At our school, we have found that Napster is not the only problem with the internet access. It is downloads in general such as screen savers and wallpaper, etc. While looking for a solution, I discovered a free downloadable program at http://www.mybestsoft.com/iesec/ called Internet Explorer Security. The program enhances the security in IE, including control of file downloads, access to the Internet Options, and many other features. I have not located software to control Netscape yet. Any ideas?
After searching the net for the various ports and IP addresses associated with Napster (and there are a ton!), I tried to block access at the firewall by denying all access to, through, and from these specific ports and addresses. Sometimes it would work but other times the program would find a way through. I don't know why. What I did discover though, using a packet sniffer, was that the program will always look to DNS to find a server at napster.com.
So instead of going through the time consuming process of updating and applying filters at my firewall. I created a separate primary zone on our internal DNS server for napster.com. I gave this zone an resource record for www and pointed it to a bogus IP address. Result, no more Napster access.
This will work for any environment which maintains their own internal DNS server. If your clients are configured to look to your internal DNS first then they will not be able to resolve this outside to the Internet. The only way around it, that I have found, is to specify my ISP's DNS server before our internal DNS server in the TCP/IP configuration. But this could easily be blocked with ZEN policies that would restrict access to the Network settings in Control Panel. Additionally, you could specify all of your DNS settings to be passed from your DHCP server.
Though this is not a 100% ZENworks solution. I did manage to incorporate some of its features.
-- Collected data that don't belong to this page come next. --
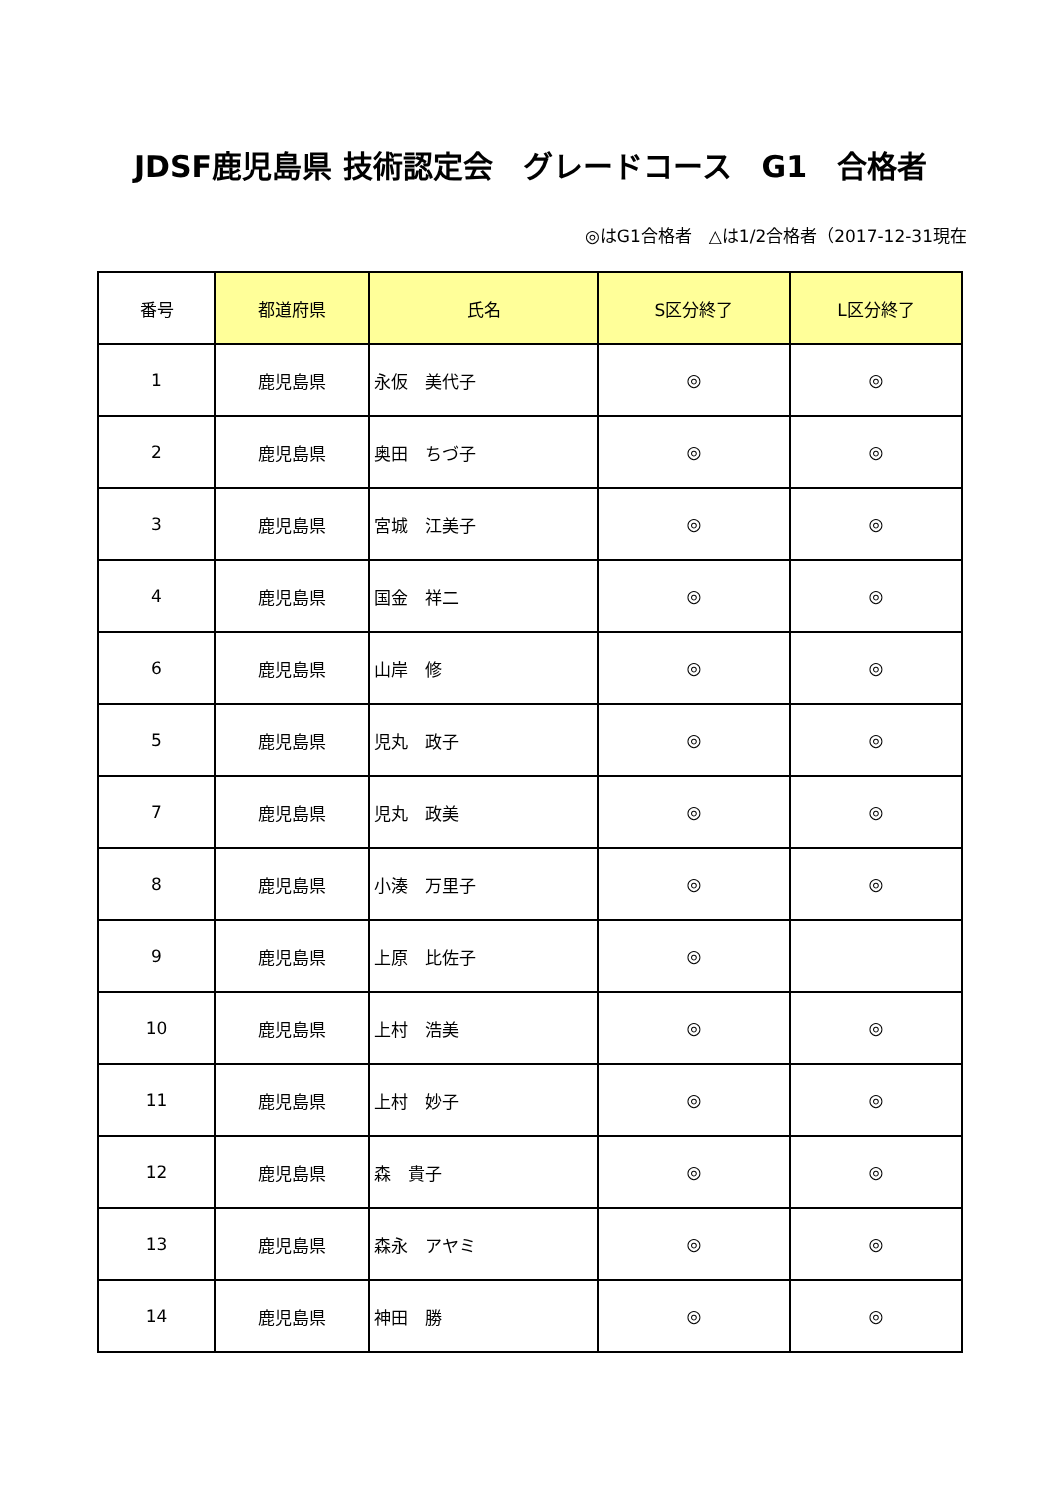JDSF鹿児島県 技術認定会　グレードコース　G1　合格者
◎はG1合格者　△は1/2合格者（2017-12-31現在
| 番号 | 都道府県 | 氏名 | S区分終了 | L区分終了 |
| --- | --- | --- | --- | --- |
| 1 | 鹿児島県 | 永仮 美代子 | ◎ | ◎ |
| 2 | 鹿児島県 | 奥田 ちづ子 | ◎ | ◎ |
| 3 | 鹿児島県 | 宮城 江美子 | ◎ | ◎ |
| 4 | 鹿児島県 | 国金 祥二 | ◎ | ◎ |
| 6 | 鹿児島県 | 山岸 修 | ◎ | ◎ |
| 5 | 鹿児島県 | 児丸 政子 | ◎ | ◎ |
| 7 | 鹿児島県 | 児丸 政美 | ◎ | ◎ |
| 8 | 鹿児島県 | 小湊 万里子 | ◎ | ◎ |
| 9 | 鹿児島県 | 上原 比佐子 | ◎ | |
| 10 | 鹿児島県 | 上村 浩美 | ◎ | ◎ |
| 11 | 鹿児島県 | 上村 妙子 | ◎ | ◎ |
| 12 | 鹿児島県 | 森 貴子 | ◎ | ◎ |
| 13 | 鹿児島県 | 森永 アヤミ | ◎ | ◎ |
| 14 | 鹿児島県 | 神田 勝 | ◎ | ◎ |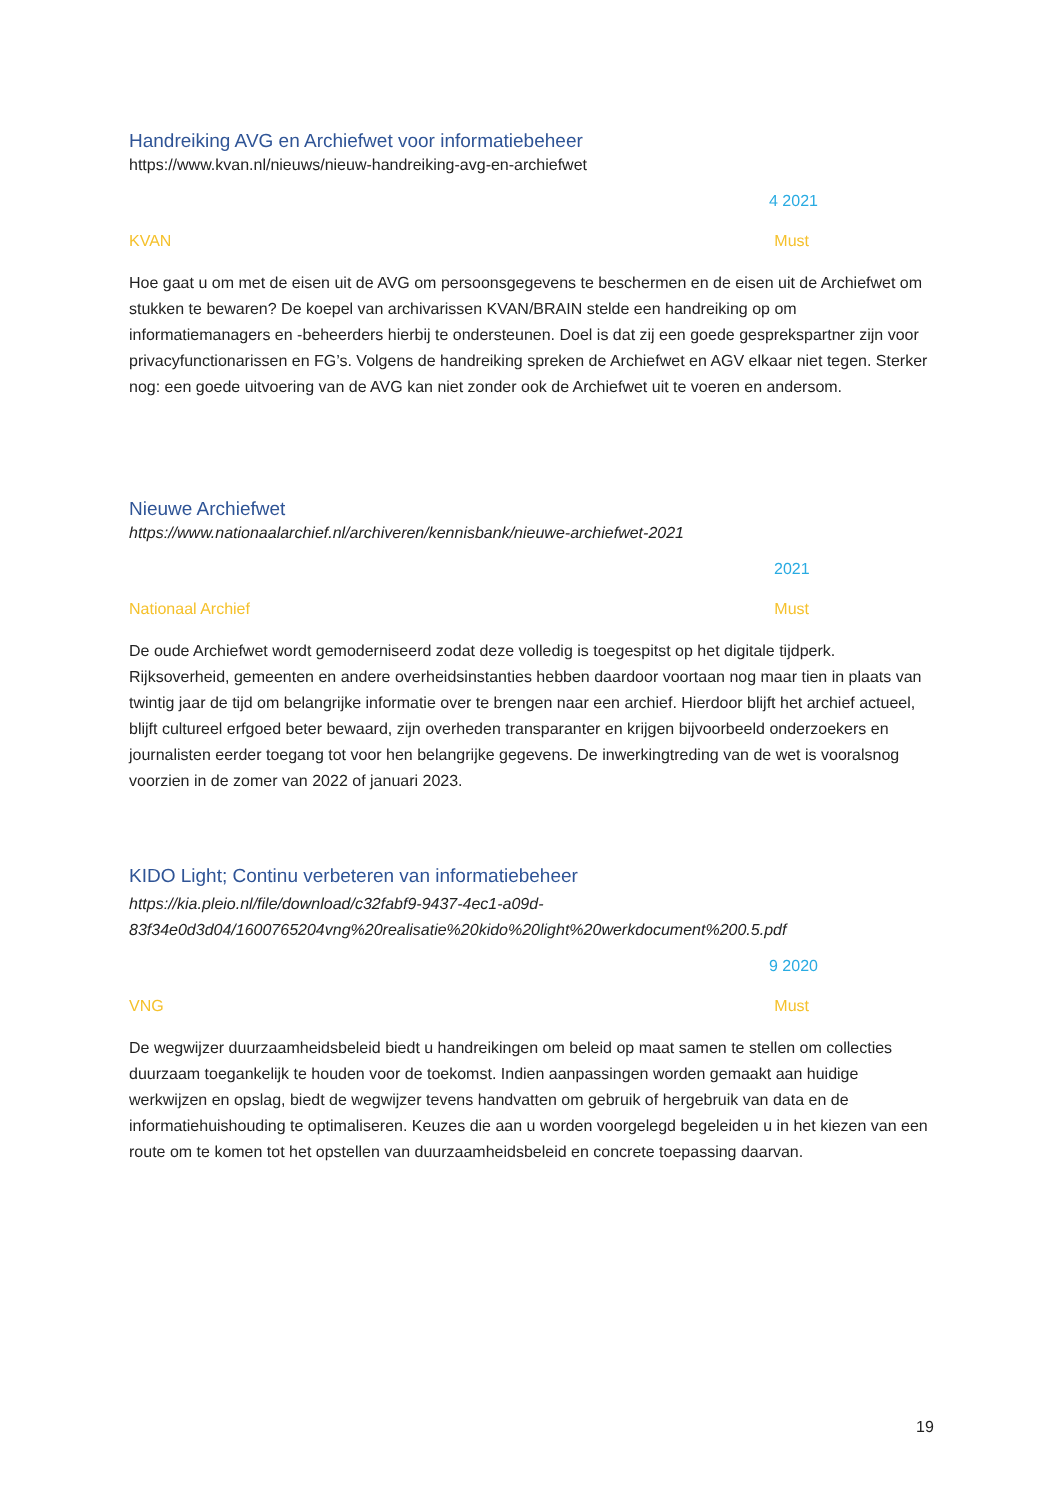Handreiking AVG en Archiefwet voor informatiebeheer
https://www.kvan.nl/nieuws/nieuw-handreiking-avg-en-archiefwet
4 2021
KVAN Must
Hoe gaat u om met de eisen uit de AVG om persoonsgegevens te beschermen en de eisen uit de Archiefwet om stukken te bewaren? De koepel van archivarissen KVAN/BRAIN stelde een handreiking op om informatiemanagers en -beheerders hierbij te ondersteunen. Doel is dat zij een goede gesprekspartner zijn voor privacyfunctionarissen en FG’s. Volgens de handreiking spreken de Archiefwet en AGV elkaar niet tegen. Sterker nog: een goede uitvoering van de AVG kan niet zonder ook de Archiefwet uit te voeren en andersom.
Nieuwe Archiefwet
https://www.nationaalarchief.nl/archiveren/kennisbank/nieuwe-archiefwet-2021
2021
Nationaal Archief Must
De oude Archiefwet wordt gemoderniseerd zodat deze volledig is toegespitst op het digitale tijdperk. Rijksoverheid, gemeenten en andere overheidsinstanties hebben daardoor voortaan nog maar tien in plaats van twintig jaar de tijd om belangrijke informatie over te brengen naar een archief. Hierdoor blijft het archief actueel, blijft cultureel erfgoed beter bewaard, zijn overheden transparanter en krijgen bijvoorbeeld onderzoekers en journalisten eerder toegang tot voor hen belangrijke gegevens. De inwerkingtreding van de wet is vooralsnog voorzien in de zomer van 2022 of januari 2023.
KIDO Light; Continu verbeteren van informatiebeheer
https://kia.pleio.nl/file/download/c32fabf9-9437-4ec1-a09d-
83f34e0d3d04/1600765204vng%20realisatie%20kido%20light%20werkdocument%200.5.pdf
9 2020
VNG Must
De wegwijzer duurzaamheidsbeleid biedt u handreikingen om beleid op maat samen te stellen om collecties duurzaam toegankelijk te houden voor de toekomst. Indien aanpassingen worden gemaakt aan huidige werkwijzen en opslag, biedt de wegwijzer tevens handvatten om gebruik of hergebruik van data en de informatiehuishouding te optimaliseren. Keuzes die aan u worden voorgelegd begeleiden u in het kiezen van een route om te komen tot het opstellen van duurzaamheidsbeleid en concrete toepassing daarvan.
19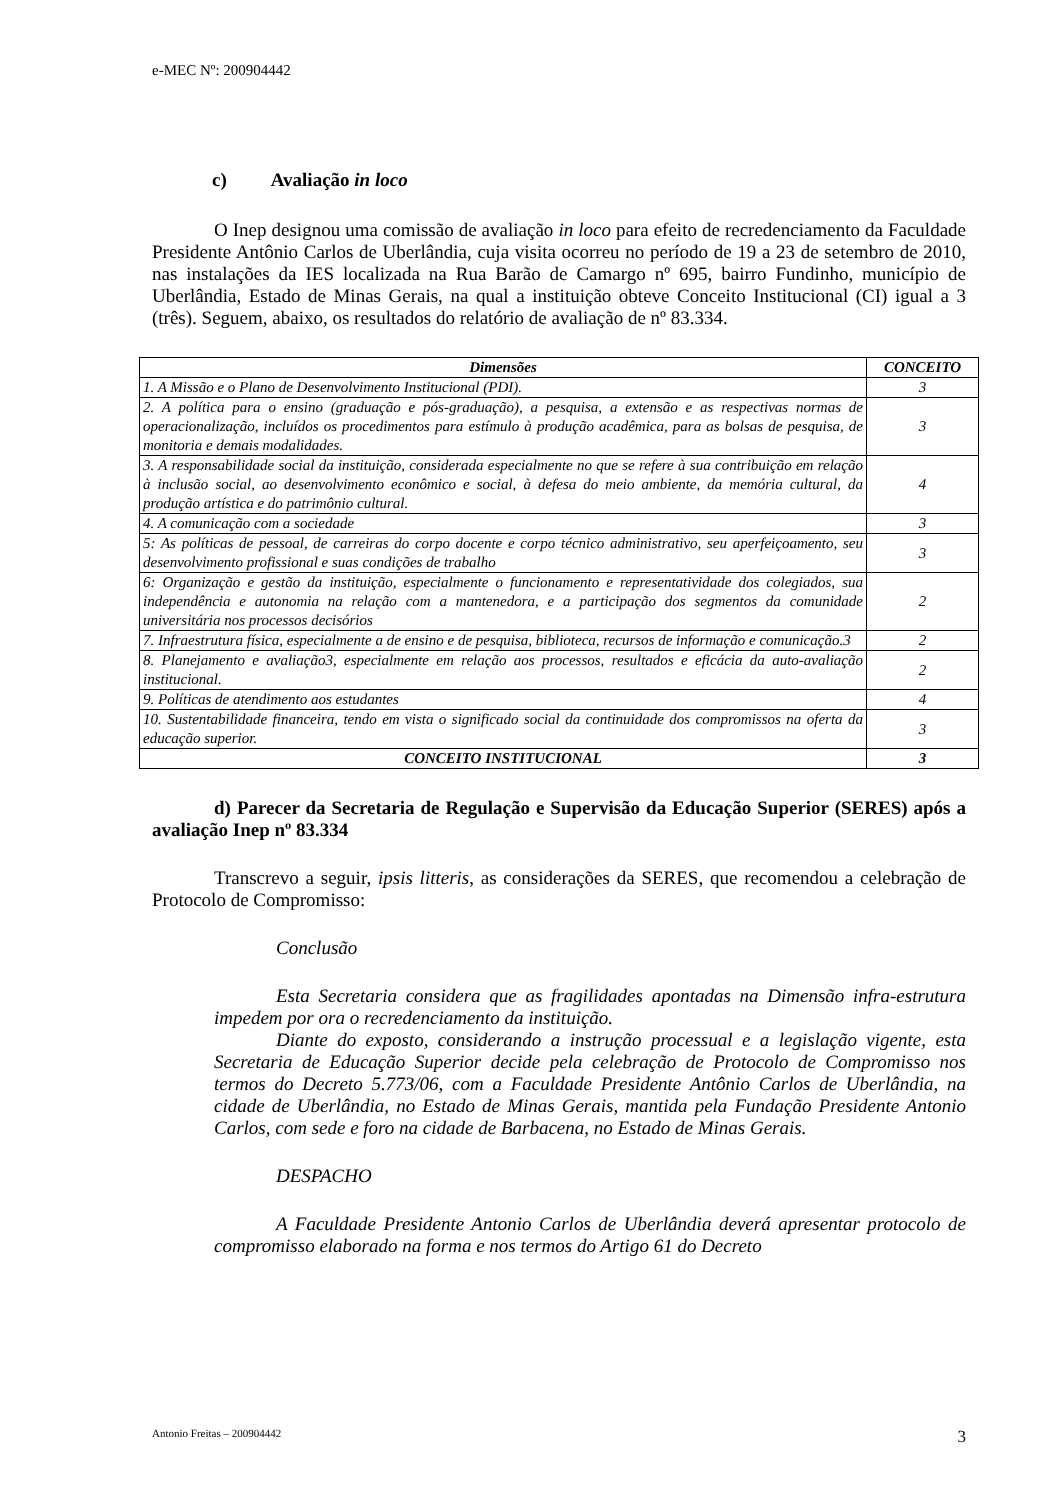e-MEC Nº: 200904442
c) Avaliação in loco
O Inep designou uma comissão de avaliação in loco para efeito de recredenciamento da Faculdade Presidente Antônio Carlos de Uberlândia, cuja visita ocorreu no período de 19 a 23 de setembro de 2010, nas instalações da IES localizada na Rua Barão de Camargo nº 695, bairro Fundinho, município de Uberlândia, Estado de Minas Gerais, na qual a instituição obteve Conceito Institucional (CI) igual a 3 (três). Seguem, abaixo, os resultados do relatório de avaliação de nº 83.334.
| Dimensões | CONCEITO |
| --- | --- |
| 1. A Missão e o Plano de Desenvolvimento Institucional (PDI). | 3 |
| 2. A política para o ensino (graduação e pós-graduação), a pesquisa, a extensão e as respectivas normas de operacionalização, incluídos os procedimentos para estímulo à produção acadêmica, para as bolsas de pesquisa, de monitoria e demais modalidades. | 3 |
| 3. A responsabilidade social da instituição, considerada especialmente no que se refere à sua contribuição em relação à inclusão social, ao desenvolvimento econômico e social, à defesa do meio ambiente, da memória cultural, da produção artística e do patrimônio cultural. | 4 |
| 4. A comunicação com a sociedade | 3 |
| 5: As políticas de pessoal, de carreiras do corpo docente e corpo técnico administrativo, seu aperfeiçoamento, seu desenvolvimento profissional e suas condições de trabalho | 3 |
| 6: Organização e gestão da instituição, especialmente o funcionamento e representatividade dos colegiados, sua independência e autonomia na relação com a mantenedora, e a participação dos segmentos da comunidade universitária nos processos decisórios | 2 |
| 7. Infraestrutura física, especialmente a de ensino e de pesquisa, biblioteca, recursos de informação e comunicação.3 | 2 |
| 8. Planejamento e avaliação3, especialmente em relação aos processos, resultados e eficácia da auto-avaliação institucional. | 2 |
| 9. Políticas de atendimento aos estudantes | 4 |
| 10. Sustentabilidade financeira, tendo em vista o significado social da continuidade dos compromissos na oferta da educação superior. | 3 |
| CONCEITO INSTITUCIONAL | 3 |
d) Parecer da Secretaria de Regulação e Supervisão da Educação Superior (SERES) após a avaliação Inep nº 83.334
Transcrevo a seguir, ipsis litteris, as considerações da SERES, que recomendou a celebração de Protocolo de Compromisso:
Conclusão
Esta Secretaria considera que as fragilidades apontadas na Dimensão infra-estrutura impedem por ora o recredenciamento da instituição.
Diante do exposto, considerando a instrução processual e a legislação vigente, esta Secretaria de Educação Superior decide pela celebração de Protocolo de Compromisso nos termos do Decreto 5.773/06, com a Faculdade Presidente Antônio Carlos de Uberlândia, na cidade de Uberlândia, no Estado de Minas Gerais, mantida pela Fundação Presidente Antonio Carlos, com sede e foro na cidade de Barbacena, no Estado de Minas Gerais.
DESPACHO
A Faculdade Presidente Antonio Carlos de Uberlândia deverá apresentar protocolo de compromisso elaborado na forma e nos termos do Artigo 61 do Decreto
Antonio Freitas – 200904442 3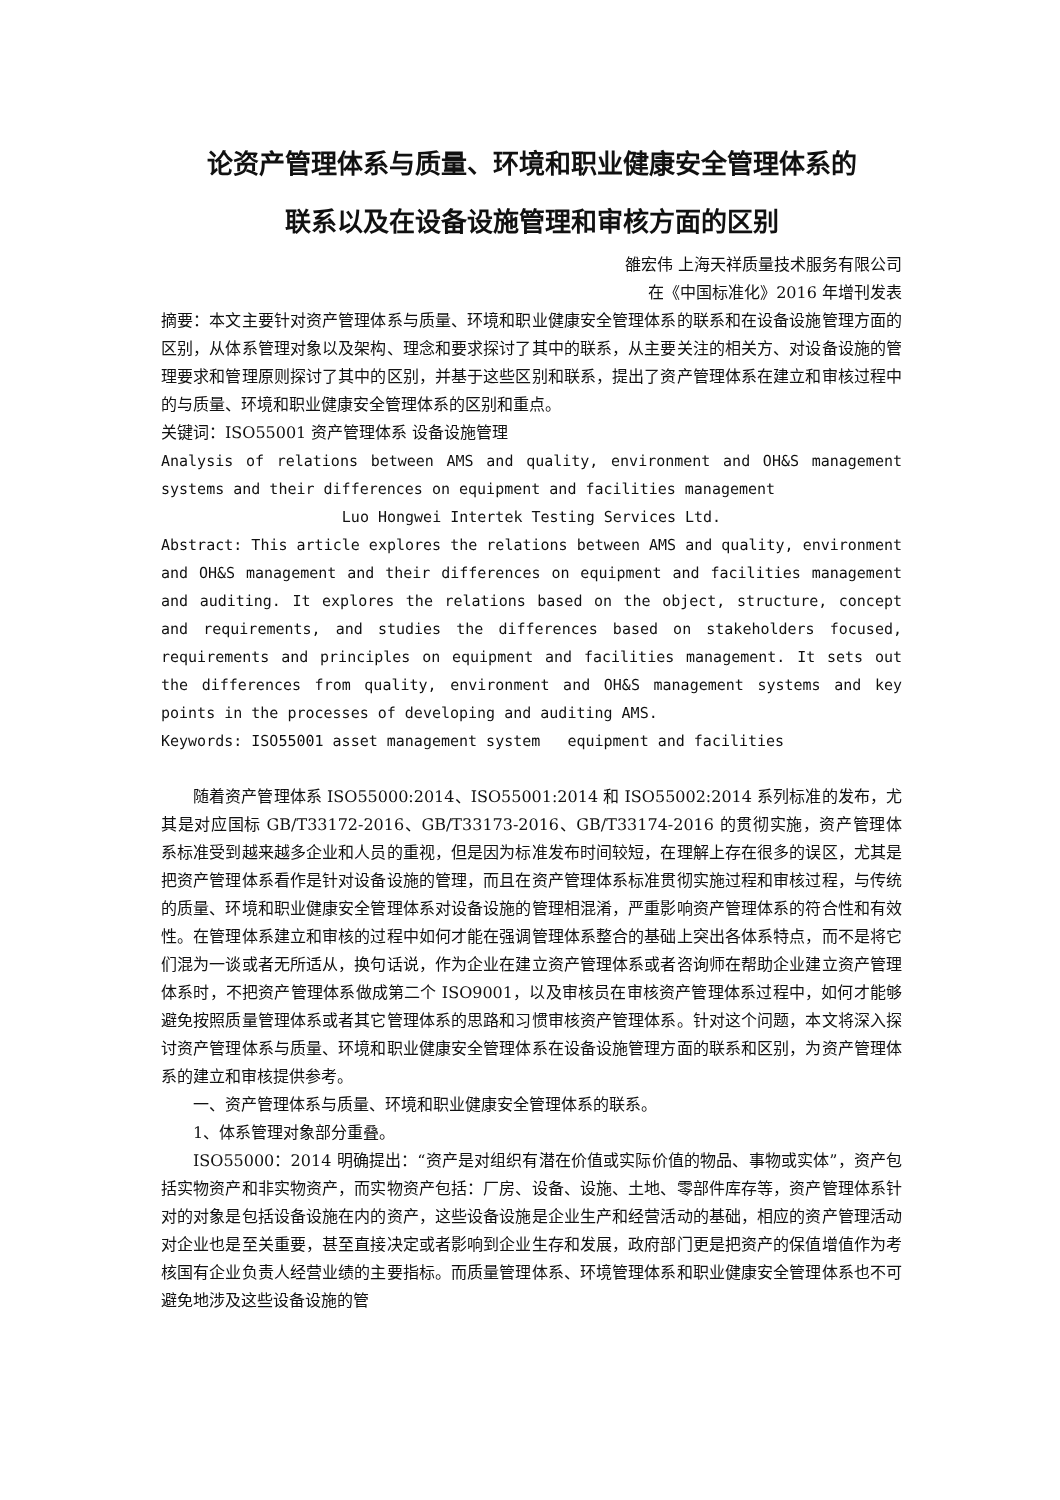论资产管理体系与质量、环境和职业健康安全管理体系的
联系以及在设备设施管理和审核方面的区别
雒宏伟 上海天祥质量技术服务有限公司
在《中国标准化》2016 年增刊发表
摘要：本文主要针对资产管理体系与质量、环境和职业健康安全管理体系的联系和在设备设施管理方面的区别，从体系管理对象以及架构、理念和要求探讨了其中的联系，从主要关注的相关方、对设备设施的管理要求和管理原则探讨了其中的区别，并基于这些区别和联系，提出了资产管理体系在建立和审核过程中的与质量、环境和职业健康安全管理体系的区别和重点。
关键词：ISO55001 资产管理体系 设备设施管理
Analysis of relations between AMS and quality, environment and OH&S management systems and their differences on equipment and facilities management
Luo Hongwei Intertek Testing Services Ltd.
Abstract: This article explores the relations between AMS and quality, environment and OH&S management and their differences on equipment and facilities management and auditing. It explores the relations based on the object, structure, concept and requirements, and studies the differences based on stakeholders focused, requirements and principles on equipment and facilities management. It sets out the differences from quality, environment and OH&S management systems and key points in the processes of developing and auditing AMS.
Keywords: ISO55001 asset management system equipment and facilities
随着资产管理体系 ISO55000:2014、ISO55001:2014 和 ISO55002:2014 系列标准的发布，尤其是对应国标 GB/T33172-2016、GB/T33173-2016、GB/T33174-2016 的贯彻实施，资产管理体系标准受到越来越多企业和人员的重视，但是因为标准发布时间较短，在理解上存在很多的误区，尤其是把资产管理体系看作是针对设备设施的管理，而且在资产管理体系标准贯彻实施过程和审核过程，与传统的质量、环境和职业健康安全管理体系对设备设施的管理相混淆，严重影响资产管理体系的符合性和有效性。在管理体系建立和审核的过程中如何才能在强调管理体系整合的基础上突出各体系特点，而不是将它们混为一谈或者无所适从，换句话说，作为企业在建立资产管理体系或者咨询师在帮助企业建立资产管理体系时，不把资产管理体系做成第二个 ISO9001，以及审核员在审核资产管理体系过程中，如何才能够避免按照质量管理体系或者其它管理体系的思路和习惯审核资产管理体系。针对这个问题，本文将深入探讨资产管理体系与质量、环境和职业健康安全管理体系在设备设施管理方面的联系和区别，为资产管理体系的建立和审核提供参考。
一、资产管理体系与质量、环境和职业健康安全管理体系的联系。
1、体系管理对象部分重叠。
ISO55000：2014 明确提出：“资产是对组织有潜在价值或实际价值的物品、事物或实体”，资产包括实物资产和非实物资产，而实物资产包括：厂房、设备、设施、土地、零部件库存等，资产管理体系针对的对象是包括设备设施在内的资产，这些设备设施是企业生产和经营活动的基础，相应的资产管理活动对企业也是至关重要，甚至直接决定或者影响到企业生存和发展，政府部门更是把资产的保值增值作为考核国有企业负责人经营业绩的主要指标。而质量管理体系、环境管理体系和职业健康安全管理体系也不可避免地涉及这些设备设施的管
If you have any questions you may contact Ty at firstname.lastname@example.org
I have found a good way to block Napster at my school district. I use a ZEN App to uninstall Napster and similar applications and then set a BorderManager rule to block the downloading of the Napster client (*://*/*napv*.exe). I used the *napv*.exe because on every release of the Napster client napv is always in it. You then find common characters in all the others and block them the same way.
I also use Jim Benson's solution to insure that if somehow a student gets Napster back onto a computer his solution will lock it down and my solution will then check every two minutes and uninstall Napster.
If you have any questions you may contact Wayne at email@example.com
I'm not a novell Admin, I'm a student experienced with networks and admin, (I have a RHCE for Linux machines, and am currently obtaining an CCNA, and am looking at possible a CNE after that)
While some of the suggestions are good here are some ways around them:
- Our school uses laptops running '98, so many of the App blocking solutions don't work.
- They don't do app blocking for Napster because they are too sure that nobody can use it.
- So I tunnel SOCKS through BorderManager so I can tunnel HTTP to use VNC and the like for remote admin of my servers. I could be using it for Napster even easier.
I have been looking for solving the Napster usage by our students too. What I came up with is the program mentioned below. Http-tunneling can be used to get almost anything through your firewall.
ICQProxy is an application that allows people behind a firewall which allows only web-surfing (HTTP port 80) to use ICQ. HTTP-Tunnel is an extension of the technology developed for ICQProxy which allows users to use ANY internet application from behind a firewall.
How can we stop this?
See Jimmy Benson's solution. He has written a program that will look for all the MP3 file sharing programs, and will also look for the new troublesome software: HTTP-Tunnel, ICQProxy, and VCM software. If it finds this software running, it shuts it down without a prompt.